======== Material provided ========

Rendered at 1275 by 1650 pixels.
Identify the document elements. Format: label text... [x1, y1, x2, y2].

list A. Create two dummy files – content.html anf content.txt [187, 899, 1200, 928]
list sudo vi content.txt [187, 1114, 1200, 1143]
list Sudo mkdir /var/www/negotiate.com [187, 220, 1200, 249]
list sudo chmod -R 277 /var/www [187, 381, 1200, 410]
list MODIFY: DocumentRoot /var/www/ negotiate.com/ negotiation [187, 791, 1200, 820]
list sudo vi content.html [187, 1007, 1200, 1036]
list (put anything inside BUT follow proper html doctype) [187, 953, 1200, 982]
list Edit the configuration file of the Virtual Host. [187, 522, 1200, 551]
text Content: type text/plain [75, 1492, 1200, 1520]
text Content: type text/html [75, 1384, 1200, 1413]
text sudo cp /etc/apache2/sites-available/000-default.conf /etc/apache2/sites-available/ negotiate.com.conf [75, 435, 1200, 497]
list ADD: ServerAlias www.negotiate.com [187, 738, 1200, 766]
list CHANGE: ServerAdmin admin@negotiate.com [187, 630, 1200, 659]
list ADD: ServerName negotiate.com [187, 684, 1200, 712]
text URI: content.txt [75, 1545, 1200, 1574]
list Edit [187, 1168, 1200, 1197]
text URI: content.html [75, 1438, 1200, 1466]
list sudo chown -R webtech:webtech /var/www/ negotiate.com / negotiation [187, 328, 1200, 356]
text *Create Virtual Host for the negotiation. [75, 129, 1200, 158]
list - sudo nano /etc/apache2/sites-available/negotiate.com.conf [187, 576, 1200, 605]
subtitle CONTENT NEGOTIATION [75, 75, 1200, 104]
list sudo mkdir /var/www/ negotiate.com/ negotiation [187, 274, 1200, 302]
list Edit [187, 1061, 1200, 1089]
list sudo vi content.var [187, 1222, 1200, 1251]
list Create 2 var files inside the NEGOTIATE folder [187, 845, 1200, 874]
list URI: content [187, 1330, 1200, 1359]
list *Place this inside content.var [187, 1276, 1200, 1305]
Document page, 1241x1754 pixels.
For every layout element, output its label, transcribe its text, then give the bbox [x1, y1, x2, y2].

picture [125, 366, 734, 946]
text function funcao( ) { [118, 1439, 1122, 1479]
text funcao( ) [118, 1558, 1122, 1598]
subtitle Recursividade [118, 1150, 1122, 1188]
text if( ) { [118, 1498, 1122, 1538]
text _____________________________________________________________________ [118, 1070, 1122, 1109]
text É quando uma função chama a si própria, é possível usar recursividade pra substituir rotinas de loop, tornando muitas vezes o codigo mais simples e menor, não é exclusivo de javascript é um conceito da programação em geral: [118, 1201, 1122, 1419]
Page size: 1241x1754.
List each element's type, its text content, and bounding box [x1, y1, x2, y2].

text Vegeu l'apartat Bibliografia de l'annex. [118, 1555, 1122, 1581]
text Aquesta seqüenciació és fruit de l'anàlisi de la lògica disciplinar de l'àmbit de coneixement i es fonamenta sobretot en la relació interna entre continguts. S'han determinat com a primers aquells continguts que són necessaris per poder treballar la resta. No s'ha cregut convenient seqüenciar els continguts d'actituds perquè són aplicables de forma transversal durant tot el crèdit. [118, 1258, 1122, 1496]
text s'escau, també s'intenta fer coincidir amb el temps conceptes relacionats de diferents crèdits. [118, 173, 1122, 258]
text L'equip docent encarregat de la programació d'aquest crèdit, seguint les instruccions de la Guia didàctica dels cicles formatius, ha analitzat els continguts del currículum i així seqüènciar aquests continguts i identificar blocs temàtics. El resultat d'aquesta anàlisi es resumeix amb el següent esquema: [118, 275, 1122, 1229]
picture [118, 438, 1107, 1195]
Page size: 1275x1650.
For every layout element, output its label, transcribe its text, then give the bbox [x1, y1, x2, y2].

========

What is required: Can you print all the rows above again, line for line, without changing a single character?

Full output:
Rendered at 1275 by 1650 pixels.
Identify the document elements. Format: label text... [x1, y1, x2, y2].

list A. Create two dummy files – content.html anf content.txt [187, 899, 1200, 928]
list sudo vi content.txt [187, 1114, 1200, 1143]
list Sudo mkdir /var/www/negotiate.com [187, 220, 1200, 249]
list sudo chmod -R 277 /var/www [187, 381, 1200, 410]
list MODIFY: DocumentRoot /var/www/ negotiate.com/ negotiation [187, 791, 1200, 820]
list sudo vi content.html [187, 1007, 1200, 1036]
list (put anything inside BUT follow proper html doctype) [187, 953, 1200, 982]
list Edit the configuration file of the Virtual Host. [187, 522, 1200, 551]
text Content: type text/plain [75, 1492, 1200, 1520]
text Content: type text/html [75, 1384, 1200, 1413]
text sudo cp /etc/apache2/sites-available/000-default.conf /etc/apache2/sites-available/ negotiate.com.conf [75, 435, 1200, 497]
list ADD: ServerAlias www.negotiate.com [187, 738, 1200, 766]
list CHANGE: ServerAdmin admin@negotiate.com [187, 630, 1200, 659]
list ADD: ServerName negotiate.com [187, 684, 1200, 712]
text URI: content.txt [75, 1545, 1200, 1574]
list Edit [187, 1168, 1200, 1197]
text URI: content.html [75, 1438, 1200, 1466]
list sudo chown -R webtech:webtech /var/www/ negotiate.com / negotiation [187, 328, 1200, 356]
text *Create Virtual Host for the negotiation. [75, 129, 1200, 158]
list - sudo nano /etc/apache2/sites-available/negotiate.com.conf [187, 576, 1200, 605]
subtitle CONTENT NEGOTIATION [75, 75, 1200, 104]
list sudo mkdir /var/www/ negotiate.com/ negotiation [187, 274, 1200, 302]
list Edit [187, 1061, 1200, 1089]
list sudo vi content.var [187, 1222, 1200, 1251]
list Create 2 var files inside the NEGOTIATE folder [187, 845, 1200, 874]
list URI: content [187, 1330, 1200, 1359]
list *Place this inside content.var [187, 1276, 1200, 1305]
Document page, 1241x1754 pixels.
For every layout element, output its label, transcribe its text, then give the bbox [x1, y1, x2, y2].

picture [125, 366, 734, 946]
text function funcao( ) { [118, 1439, 1122, 1479]
text funcao( ) [118, 1558, 1122, 1598]
subtitle Recursividade [118, 1150, 1122, 1188]
text if( ) { [118, 1498, 1122, 1538]
text _____________________________________________________________________ [118, 1070, 1122, 1109]
text É quando uma função chama a si própria, é possível usar recursividade pra substituir rotinas de loop, tornando muitas vezes o codigo mais simples e menor, não é exclusivo de javascript é um conceito da programação em geral: [118, 1201, 1122, 1419]
Page size: 1241x1754.
List each element's type, its text content, and bounding box [x1, y1, x2, y2].

text Vegeu l'apartat Bibliografia de l'annex. [118, 1555, 1122, 1581]
text Aquesta seqüenciació és fruit de l'anàlisi de la lògica disciplinar de l'àmbit de coneixement i es fonamenta sobretot en la relació interna entre continguts. S'han determinat com a primers aquells continguts que són necessaris per poder treballar la resta. No s'ha cregut convenient seqüenciar els continguts d'actituds perquè són aplicables de forma transversal durant tot el crèdit. [118, 1258, 1122, 1496]
text s'escau, també s'intenta fer coincidir amb el temps conceptes relacionats de diferents crèdits. [118, 173, 1122, 258]
text L'equip docent encarregat de la programació d'aquest crèdit, seguint les instruccions de la Guia didàctica dels cicles formatius, ha analitzat els continguts del currículum i així seqüènciar aquests continguts i identificar blocs temàtics. El resultat d'aquesta anàlisi es resumeix amb el següent esquema: [118, 275, 1122, 1229]
picture [118, 438, 1107, 1195]
Page size: 1275x1650.
For every layout element, output its label, transcribe its text, then give the bbox [x1, y1, x2, y2].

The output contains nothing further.